> **PASSAGE TO READ**:
########
TOMMY Boyle once transformed the fortunes of two of Scotland's leading athletes. Now he wants to change the nation.

Two decades have passed since Tom McKean and Yvonne Murray won their events in the World Cup and ensured that Boyle began to receive global recognition. But, for all that he became known as the man who coached those two, Boyle was always convinced that mass participation was the key to success at that elite level.

And not just any kind of mass participation. The quality of the coaching, he learned, is at least as important as the quantity of the participants.

Teaching children a win-at-all-costs mentality, as he did for the first few years of his coaching career, was tantamount to branding most of them as failures. And someone who has been branded a failure is soon going to become disillusioned with sport.

While not exactly disillusioned, Boyle himself might have ended his active involvement in Scottish sport a couple of years ago, when he retired from his post in the electronics industry. But he turned down offers to coach abroad in favour of joining the Winning Scotland Foundation, the company founded and partly funded by former rugby international Sir Bill Gammell.

Boyle is now the director of Positive Coaching Scotland (PCS), the programme, run by the Foundation, which works with parents, councils, schools and other organisations. PCS aims to increase participation in sport by school-age children way beyond its current 20 per cent or so, and to keep them involved by ensuring parents and others offer positive encouragement.

It is a bold, vastly ambitious initiative, one which Boyle thinks could take five to ten years to bear fruit. Several councils are already on board, among them East Renfrewshire, which is why Boyle found himself in Giffnock on Thursday evening, conducting a workshop with 150 or so interested parents.

While encouraged by that attendance on an evening of abysmal weather, Boyle insisted that the bulk of his task was to reach beyond those adults who are currently most enthusiastic about his message, and to get through to the rest.

"The real target is the parents of the other 80 per cent of children who are not doing sport, or who are having bad experiences in sport and drop out," he explained. "If we believe, like most top business people and top sportspeople believe, that sport is the greatest vehicle there is for teaching life lessons, then we are failing as a nation.

"We need to start recruiting quadruple the number of young people into sport. And that needs to start now."

Lest anyone thinks Boyle espouses a woolly, optimistic approach in which competition is frowned on and there are prizes for everyone, he made it clear he believes kids love to compete, and that their will to win should be encouraged. What is more, although he insists that enjoyment is paramount, he is also convinced that hard work is the key to success.

"We need to teach people at a young age that they need to work harder," he continued. "Tom McKean and Yvonne Murray basically worked harder than any athletes in Scotland, probably in Britain, and probably in most of the world. And that's why they made it."
########
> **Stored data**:
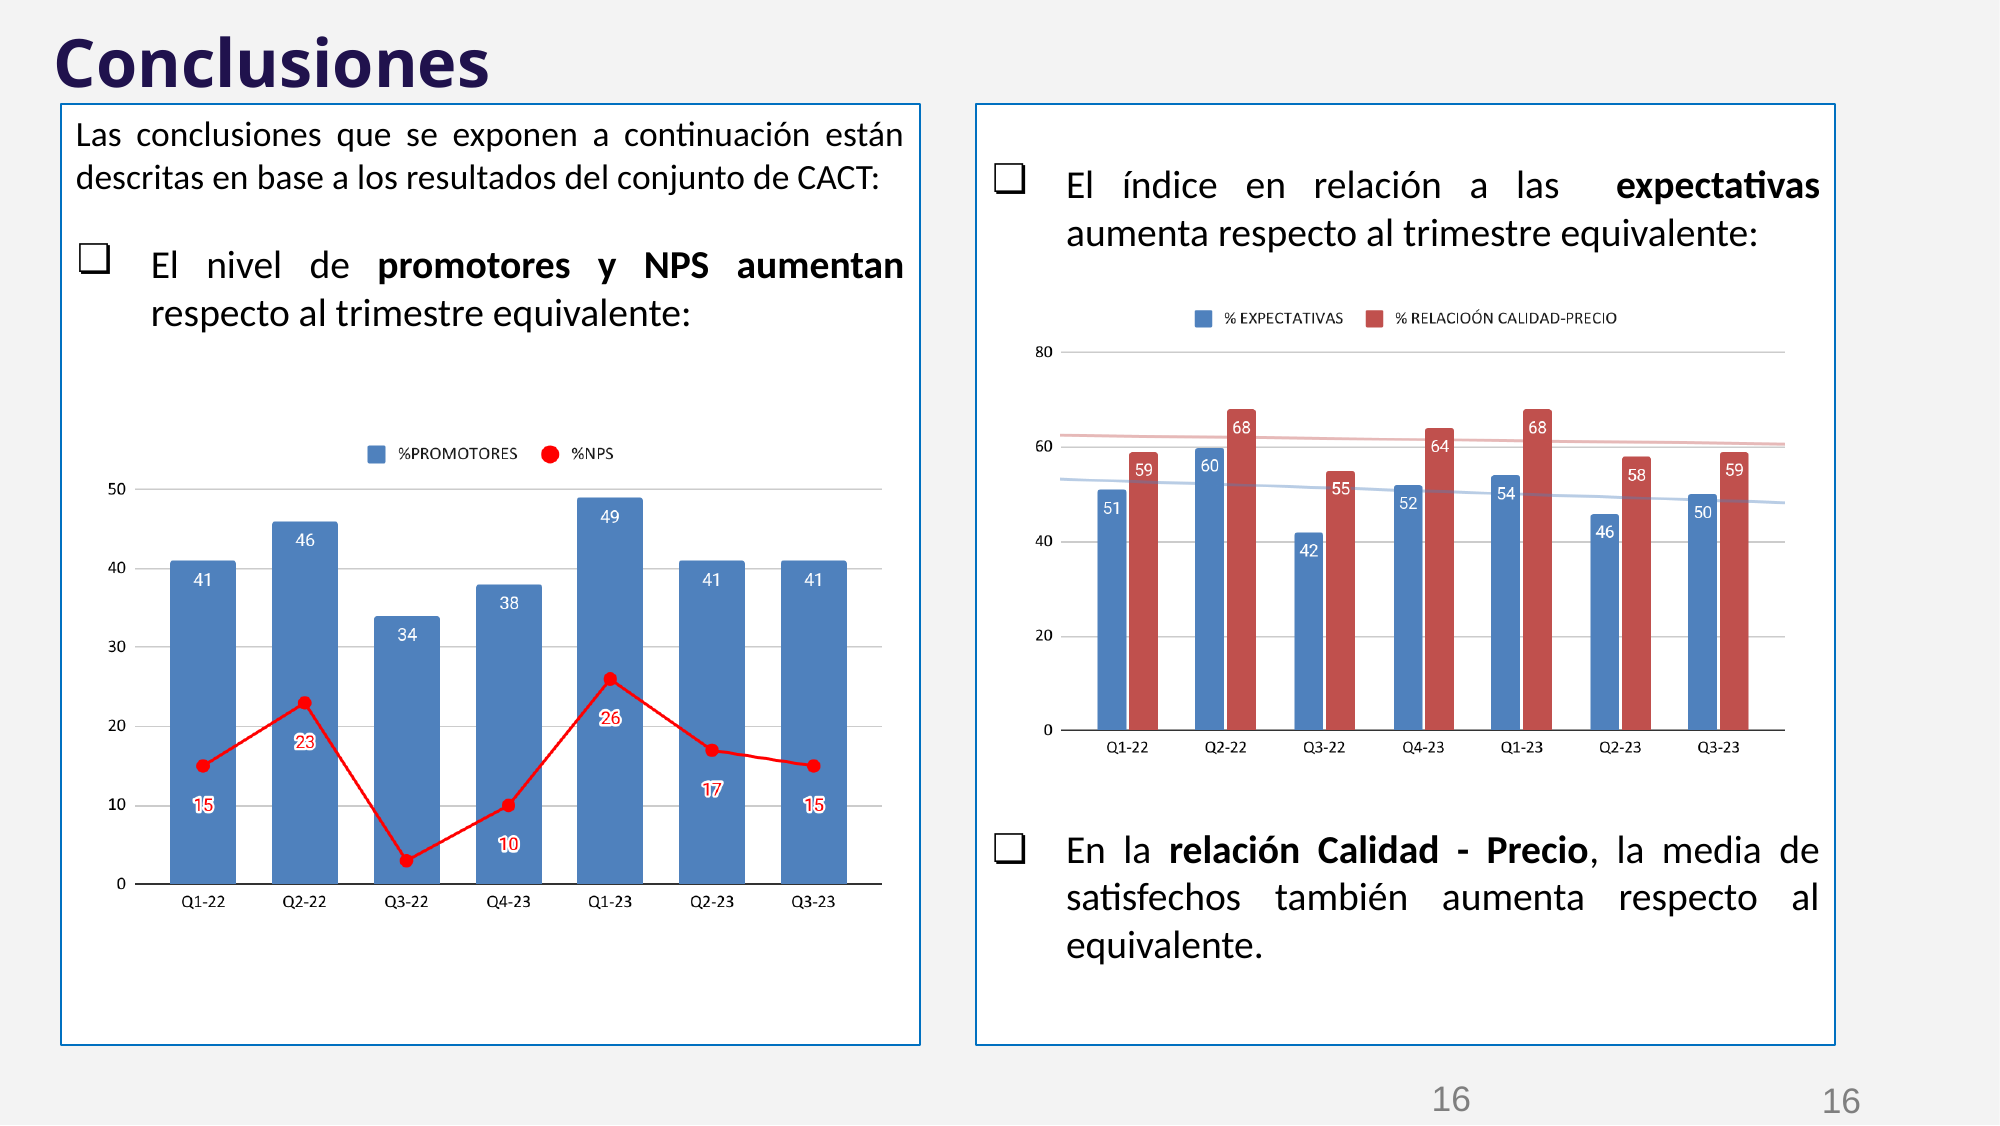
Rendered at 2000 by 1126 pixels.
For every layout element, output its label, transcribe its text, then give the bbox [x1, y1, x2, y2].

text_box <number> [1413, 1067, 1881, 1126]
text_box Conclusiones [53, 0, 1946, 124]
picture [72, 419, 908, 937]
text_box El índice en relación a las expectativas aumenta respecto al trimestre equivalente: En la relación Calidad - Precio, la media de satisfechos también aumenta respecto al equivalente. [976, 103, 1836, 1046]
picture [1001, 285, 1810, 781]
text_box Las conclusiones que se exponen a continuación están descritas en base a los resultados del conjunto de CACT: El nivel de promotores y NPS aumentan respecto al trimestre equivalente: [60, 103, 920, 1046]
########
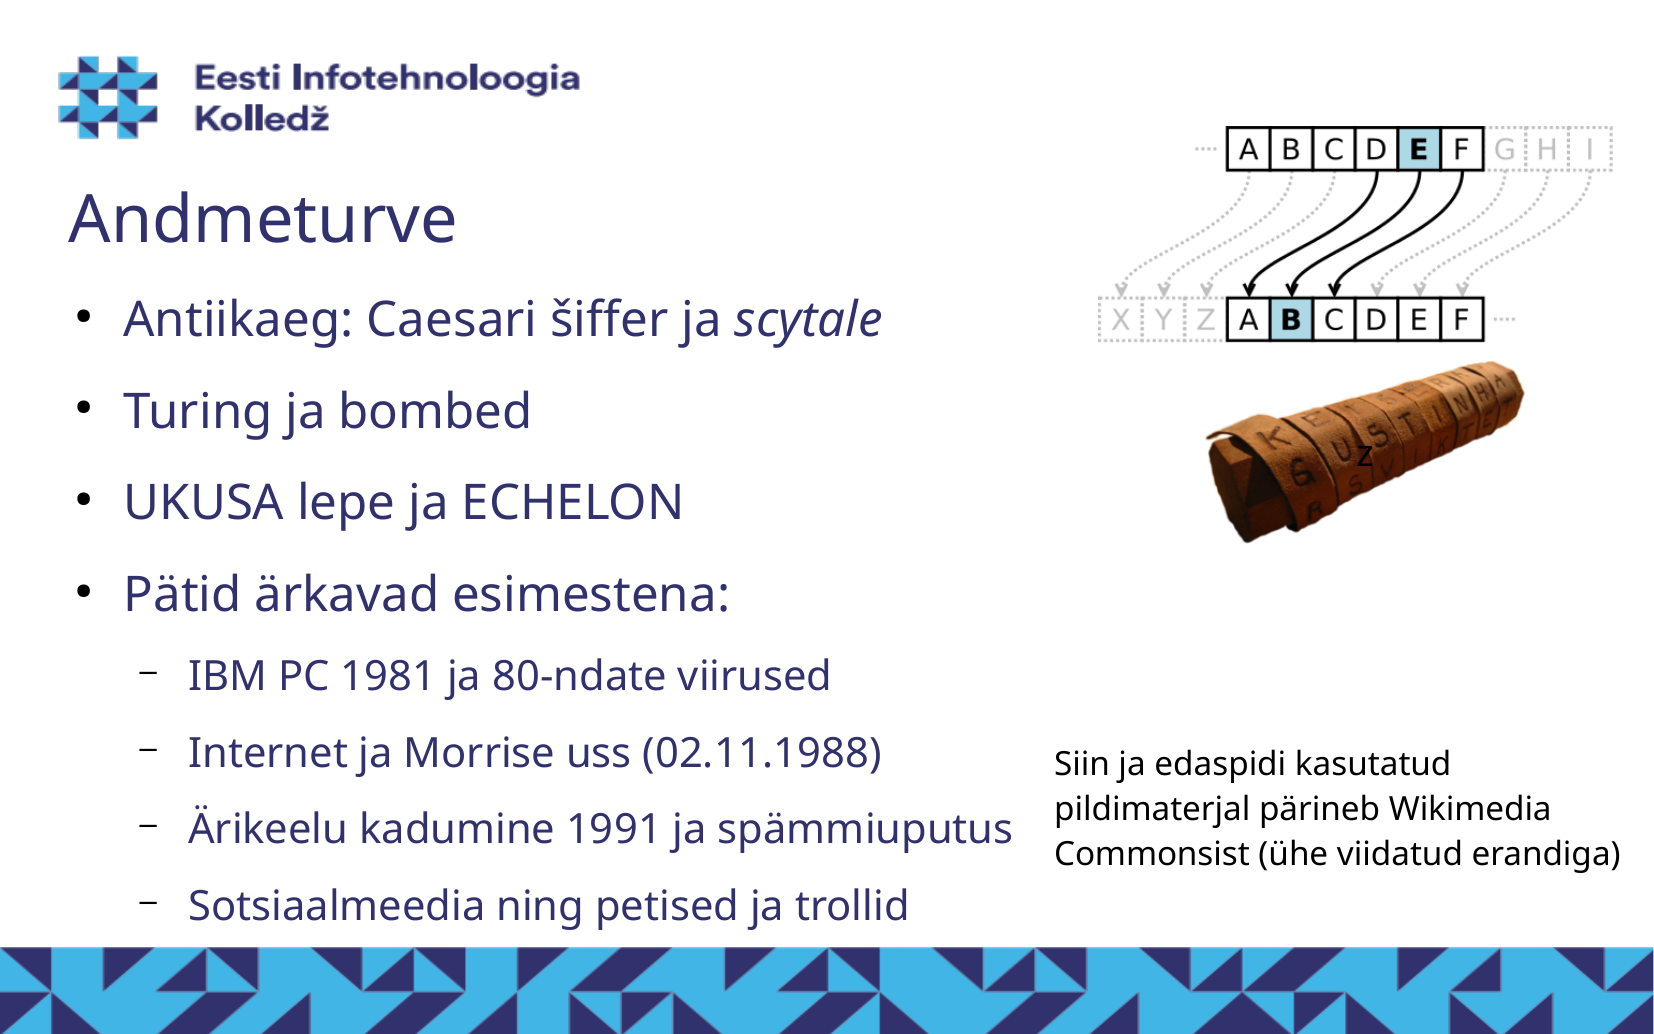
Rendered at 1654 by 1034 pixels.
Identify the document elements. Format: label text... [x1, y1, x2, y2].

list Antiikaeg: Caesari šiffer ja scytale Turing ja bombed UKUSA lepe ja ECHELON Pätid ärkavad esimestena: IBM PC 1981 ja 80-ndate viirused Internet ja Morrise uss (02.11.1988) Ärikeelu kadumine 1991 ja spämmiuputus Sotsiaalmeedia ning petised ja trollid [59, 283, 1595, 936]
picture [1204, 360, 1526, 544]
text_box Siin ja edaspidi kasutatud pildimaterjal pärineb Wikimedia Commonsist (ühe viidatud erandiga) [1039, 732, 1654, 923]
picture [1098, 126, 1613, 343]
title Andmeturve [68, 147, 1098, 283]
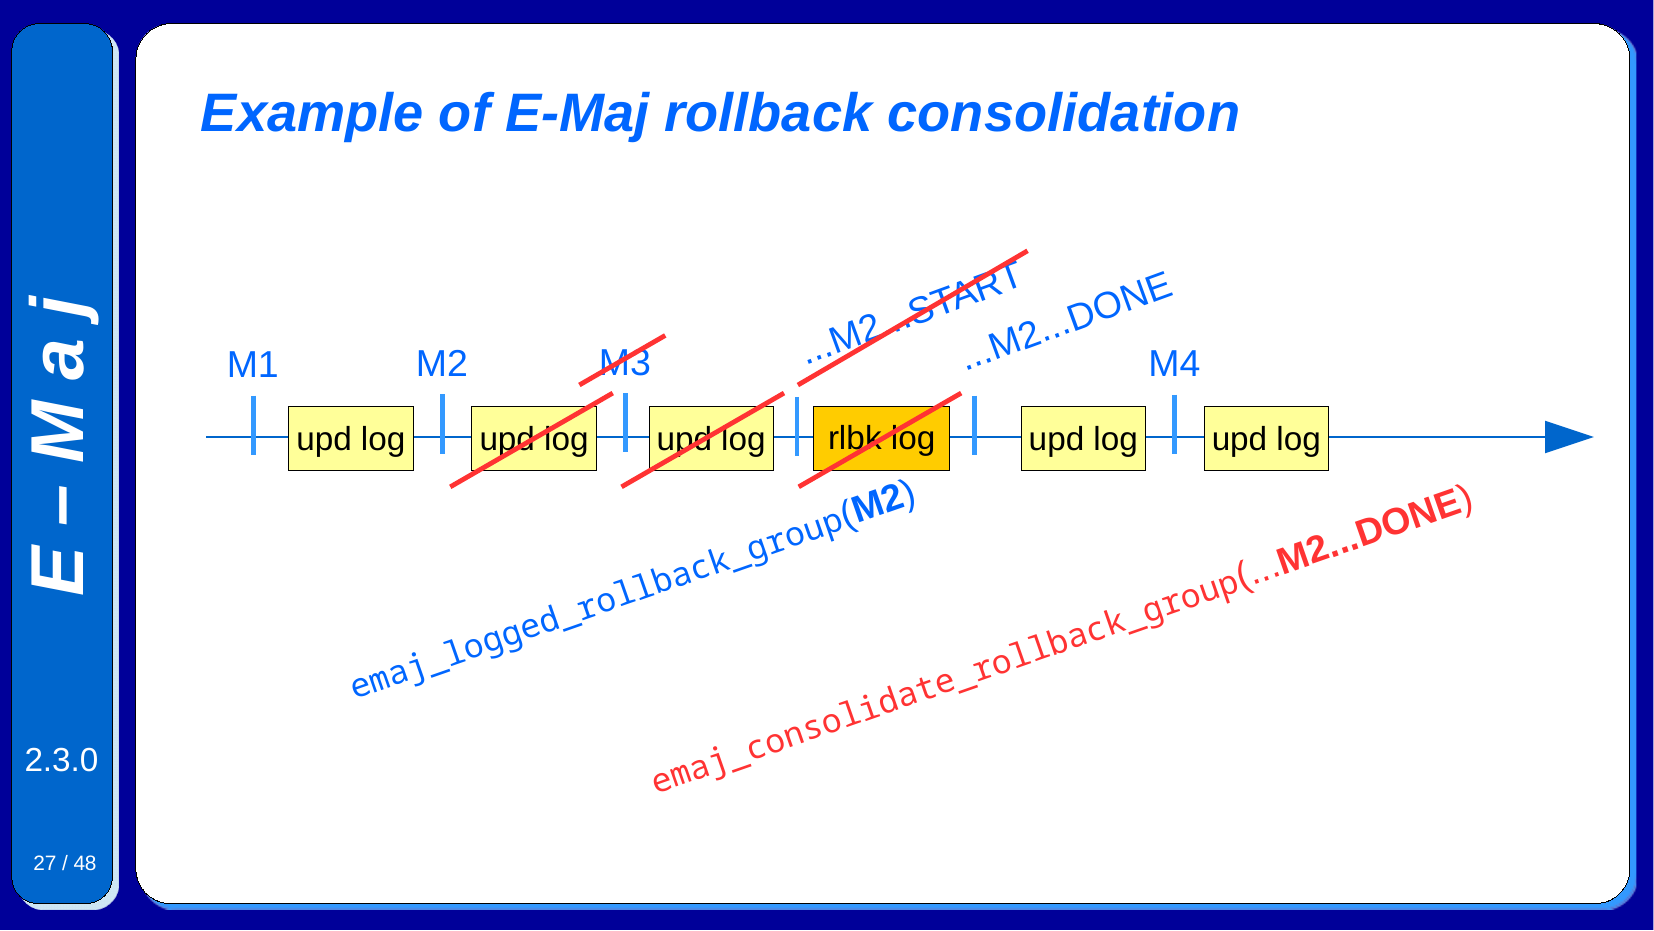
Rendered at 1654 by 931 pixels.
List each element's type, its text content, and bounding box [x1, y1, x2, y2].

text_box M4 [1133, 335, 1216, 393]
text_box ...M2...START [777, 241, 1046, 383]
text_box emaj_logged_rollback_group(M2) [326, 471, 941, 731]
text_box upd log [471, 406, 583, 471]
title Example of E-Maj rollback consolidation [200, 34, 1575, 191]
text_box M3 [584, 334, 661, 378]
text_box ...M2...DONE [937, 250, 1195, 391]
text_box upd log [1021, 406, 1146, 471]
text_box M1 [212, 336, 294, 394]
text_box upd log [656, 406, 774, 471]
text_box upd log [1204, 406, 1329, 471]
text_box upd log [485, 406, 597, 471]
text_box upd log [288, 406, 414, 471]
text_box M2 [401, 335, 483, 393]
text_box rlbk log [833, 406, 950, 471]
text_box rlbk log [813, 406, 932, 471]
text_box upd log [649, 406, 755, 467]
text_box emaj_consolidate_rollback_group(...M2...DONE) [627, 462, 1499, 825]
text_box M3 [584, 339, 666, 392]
########
> **DIRECTION**: Please write the next part of the article about coach Tommy Boyle and Positive Coaching Scotland, picking up right after its final paragraph. The stored data lines are separate material, apart from the article.

> **THE REPLY**:
The ideals which Boyle is putting into practice now come from two main sources: his own days as a coach, and his experience in industry. Both reinforced the message that people respond better when encouraged and given responsibility, not when they are shouted at and mistrusted. "I was a failed athlete. I didn't train hard enough. A lot of the best coaches are people who recognise they didn't try hard enough. I started in the local YMCA, and when I stopped competing I was encouraged to put something back into athletics. The ethos we had was not about winning at all costs, not about running every Saturday. It was about teaching young people to learn the correct technique, to run as hard as they could.

"When the wee gems arrived, like Tom McKean, we were then able to strive to take some of them to world class, just by following that ethos that you can do things if you are professional in your approach and try your best. At Bellshill YMCA we had no money, and very few facilities.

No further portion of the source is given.